No bad trips, remember? 

Aya had even more profound messages: The Virgin Mary. THE VIRGIN MARY IN BLUE!


Saturday, June 29, 2019


Last night, the terror of our noisy neighbors came back. Stupid Mexican music until 4 a.m. We woke up at 10, angry. Mom invited Angel to smoke some weed, since before the party, last night, Ray came over and helped us with some weed to help mom make it through the week. I wanna get back to work on scripts. I also need to focus on getting an agent in Hollywood to sell my stuff.

So I a lot of stuff going on... Let's analyze:

  1. Mom's interdiction. 
    1. Dad's birth certificate
    2. Mom's declaration with police
  2. My ayahuasca practice - this is actually the key to our new world order.
  3. My tarot
  4. My books and screenplays
  5. A store?
  6. Mom and I going to USA - Embassy
  7. Nanda's school
  8. Going to USA to do my SS shit
So, this is my plan.. my grand opus. But is it?















Friday, June 28, 2019




Writers write. I am not entirely certain why I haven't been able to work on the myriad of projects that I have cooking, but somehow, I found my old blog again, and it gives me at least a little comfort being able to work my thoughts here, as a kind of memory-lane. 

My principal concern is the huge lawsuit which mom caused by selling her house to our neighbor for a fraction of the cost. I have been obliged to declare her incompetent legally, and that is a huge thing, because it puts me in a position to be her legal guardian, and I and the law have a very fractured relationship for a number of years, ever since I tried to hang myself from the CNN building in Sunset Blvd. back in 2001. Of course, I am a lot calmer now, but I just don't know how to handle so much legal stuff, and I count primarily on the help of my family, my aunt QK and my uncle Pin. It's kinda weird.

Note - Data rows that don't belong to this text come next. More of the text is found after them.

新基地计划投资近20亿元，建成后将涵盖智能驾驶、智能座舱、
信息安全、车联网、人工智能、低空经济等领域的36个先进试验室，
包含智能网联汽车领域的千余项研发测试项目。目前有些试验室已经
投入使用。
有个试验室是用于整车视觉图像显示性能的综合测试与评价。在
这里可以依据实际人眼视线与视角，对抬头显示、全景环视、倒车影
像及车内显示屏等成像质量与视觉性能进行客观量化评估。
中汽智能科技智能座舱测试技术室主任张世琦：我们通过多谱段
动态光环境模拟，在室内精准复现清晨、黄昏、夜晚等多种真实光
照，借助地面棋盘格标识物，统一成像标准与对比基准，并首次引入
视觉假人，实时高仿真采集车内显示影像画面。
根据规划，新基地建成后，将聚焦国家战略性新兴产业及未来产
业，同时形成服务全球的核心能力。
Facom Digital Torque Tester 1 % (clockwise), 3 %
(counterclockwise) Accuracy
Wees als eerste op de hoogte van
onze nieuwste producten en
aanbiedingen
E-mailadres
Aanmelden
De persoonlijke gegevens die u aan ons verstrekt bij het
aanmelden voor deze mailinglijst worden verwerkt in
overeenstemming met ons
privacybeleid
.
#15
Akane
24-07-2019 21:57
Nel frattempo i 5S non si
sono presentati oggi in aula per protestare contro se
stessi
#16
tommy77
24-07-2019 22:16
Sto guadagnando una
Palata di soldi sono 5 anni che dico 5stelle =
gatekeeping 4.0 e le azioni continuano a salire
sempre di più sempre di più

I am living in Iztapalapa. I rent an apartment for 4000 pesos (around 200 dollars) a month. My nephew lives with me to help me with his grandma (mom) and go to school. He's ok but very hermetic. I see little of him, and he spends most of his time in his room, playing on his computer. Mom is ok but after the last crisis (when I was in Oregon), she is not the same. She lost something. It's like she's not the same person, nor will she ever be. 

Money is always tight, and I haven't been working very much. A client here and there, but nothing firm. I have my show with Adrenalina Radio once a week to keep me sane, on the road of having an occupation, but there is no money there, just work. 

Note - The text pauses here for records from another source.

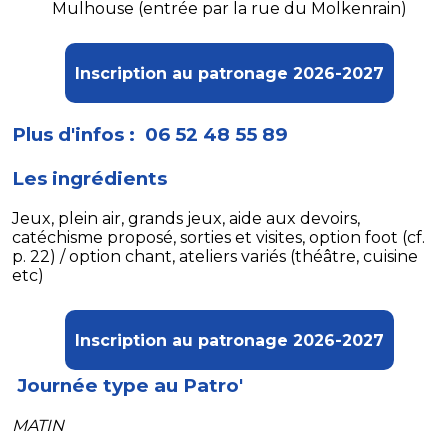
Mulhouse (entrée par la rue du Molkenrain)
Inscription au patronage 2026-2027
Plus d'infos : 06 52 48 55 89
Les ingrédients
Jeux, plein air, grands jeux, aide aux devoirs,
catéchisme proposé, sorties et visites, option foot (cf.
p. 22) / option chant, ateliers variés (théâtre, cuisine
etc)
Inscription au patronage 2026-2027
Journée type au Patro'
MATIN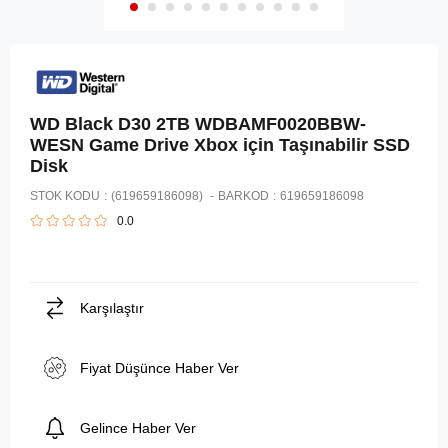
WD Black D30 2TB WDBAMF0020BBW-
WESN Game Drive Xbox için Taşınabilir SSD
Disk
STOK KODU
(619659186098)
BARKOD
:
619659186098
0.0
Karşılaştır
Fiyat Düşünce Haber Ver
Gelince Haber Ver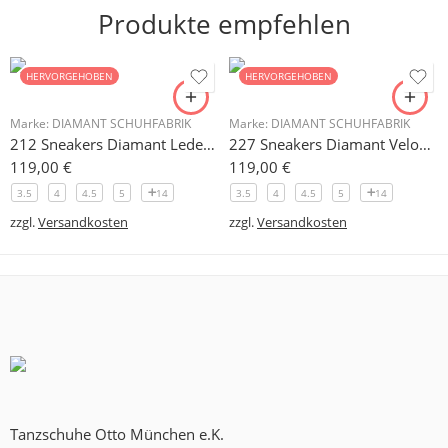
Produkte empfehlen
HERVORGEHOBEN
HERVORGEHOBEN
Marke:
DIAMANT SCHUHFABRIK
Marke:
DIAMANT SCHUHFABRIK
212 Sneakers Diamant Leder weiss, drehfreudige Kunststoffsohle
227 Sneakers Diamant Veloursleder hellgrau, drehfreudige Kunststoffsohle
119,00
€
119,00
€
3.5
4
4.5
5
14
3.5
4
4.5
5
14
zzgl.
Versandkosten
zzgl.
Versandkosten
Tanzschuhe Otto München e.K.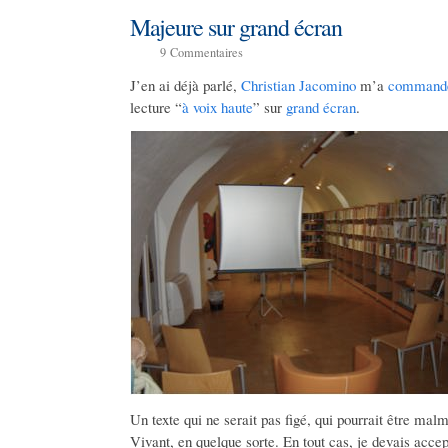
Majeure sur grand écran
9
Commentaires
J’en ai déjà parlé,
Christian Jacomino
m’a
command
lecture “
à voix haute
” sur
grand écran
.
Un texte qui ne serait pas figé, qui pourrait être malm
Vivant, en quelque sorte. En tout cas, je devais accept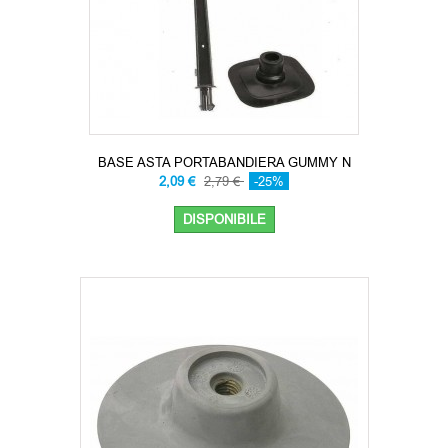
BASE ASTA PORTABANDIERA GUMMY N
2,09 €
2,79 €
-25%
DISPONIBILE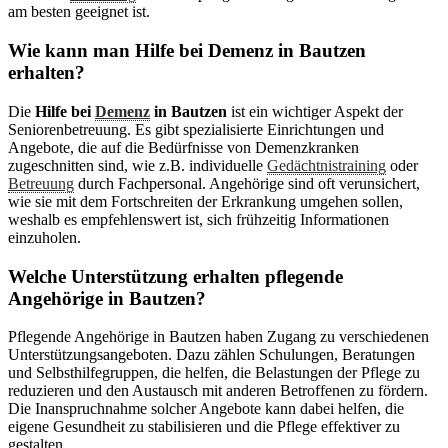
am besten geeignet ist.
Wie kann man Hilfe bei Demenz in Bautzen
erhalten?
Die
Hilfe bei
Demenz
in Bautzen
ist ein wichtiger Aspekt der
Seniorenbetreuung. Es gibt spezialisierte Einrichtungen und
Angebote, die auf die Bedürfnisse von Demenzkranken
zugeschnitten sind, wie z.B. individuelle
Gedächtnistraining
oder
Betreuung
durch Fachpersonal. Angehörige sind oft verunsichert,
wie sie mit dem Fortschreiten der Erkrankung umgehen sollen,
weshalb es empfehlenswert ist, sich frühzeitig Informationen
einzuholen.
Welche Unterstützung erhalten pflegende
Angehörige in Bautzen?
Pflegende Angehörige in Bautzen haben Zugang zu verschiedenen
Unterstützungsangeboten. Dazu zählen Schulungen, Beratungen
und Selbsthilfegruppen, die helfen, die Belastungen der Pflege zu
reduzieren und den Austausch mit anderen Betroffenen zu fördern.
Die Inanspruchnahme solcher Angebote kann dabei helfen, die
eigene Gesundheit zu stabilisieren und die Pflege effektiver zu
gestalten.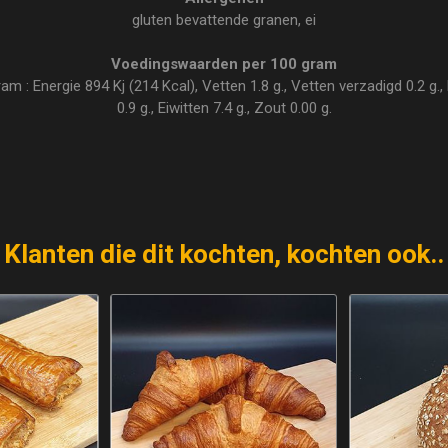
gluten bevattende granen, ei
Voedingswaarden per 100 gram
 : Energie 894 Kj (214 Kcal), Vetten 1.8 g., Vetten verzadigd 0.2 g., 
0.9 g., Eiwitten 7.4 g., Zout 0.00 g.
Klanten die dit kochten, kochten ook..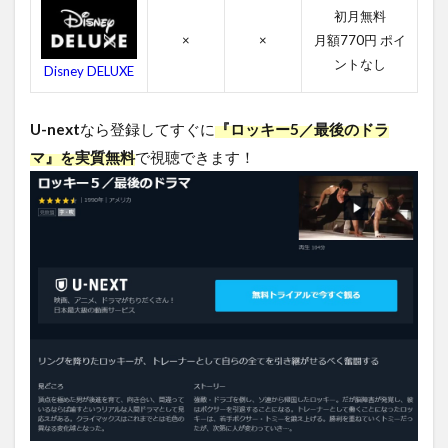
報
初月無料
4.1
×
×
月額770円 ポイ
ロッ
ントなし
Disney DELUXE
キー5
／最
後の
U-next
なら登録してすぐに
『ロッキー5／最後のドラ
ドラ
マの
マ』を実質無料
で視聴できます！
感想
4.2
ロッ
キー5
／最
後の
ドラ
マの
キャ
ス
ト・
吹き
替え
声優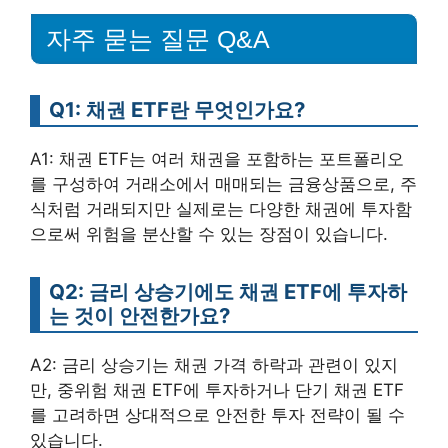
자주 묻는 질문 Q&A
Q1: 채권 ETF란 무엇인가요?
A1: 채권 ETF는 여러 채권을 포함하는 포트폴리오
를 구성하여 거래소에서 매매되는 금융상품으로, 주
식처럼 거래되지만 실제로는 다양한 채권에 투자함
으로써 위험을 분산할 수 있는 장점이 있습니다.
Q2: 금리 상승기에도 채권 ETF에 투자하
는 것이 안전한가요?
A2: 금리 상승기는 채권 가격 하락과 관련이 있지
만, 중위험 채권 ETF에 투자하거나 단기 채권 ETF
를 고려하면 상대적으로 안전한 투자 전략이 될 수
있습니다.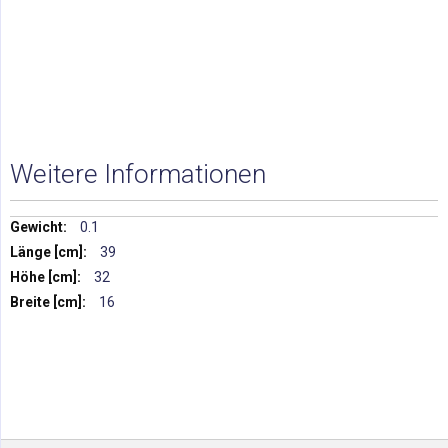
Weitere Informationen
Weitere
0.1
Informationen
39
32
16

The here and now. How it's changed over the years! Valle de Bravo is now under my sister's care, and she has 4 dogs and very little interest in cleaning up the house to my standards. 

Writing helps. Like Nabrovok, Poe or Lovecraft, it does nothing to better my life economically, but it does a great deal to exorcise my own demons. 

Well... Here we go. I found this blog and I am still active. Cool. Talk later.

Sunday, January 6, 2019


So, here I am again, trying to figure out what's going on. It occurs to me that this place is perfect for a kind of "project control" over the years. There's lots going on... 
  • Trying to round up an Ayahuasca Ceremony for the blood moon at the volcanoes. I am not being very successful, as I have only one person willing to desposit the 50 dollars necessary for me to actually get the medicine.
  • I am going to do another kickstarter project with Johnston Blackhorse. This time, I am going to let him lead the video and stuff. 
  • I wanna do a fundadora project for financing Popocatepetl as a indie-film.
  • Obviously, getting back the house for sis and her kids is priority no. 1, but it actually depends on stuff I am not really in charge of, such as cleaning it. Uff.
  • Various writing projects continue: the SIMS series, Kukumbali, Pedo and others.
I'll think of more stuff as it comes. For the moment, Adrenalina, Wallace and the Witches, and of course, going to San Pedro in February to see Sasha and Dad. 



Good things are coming this year.. I can feel it.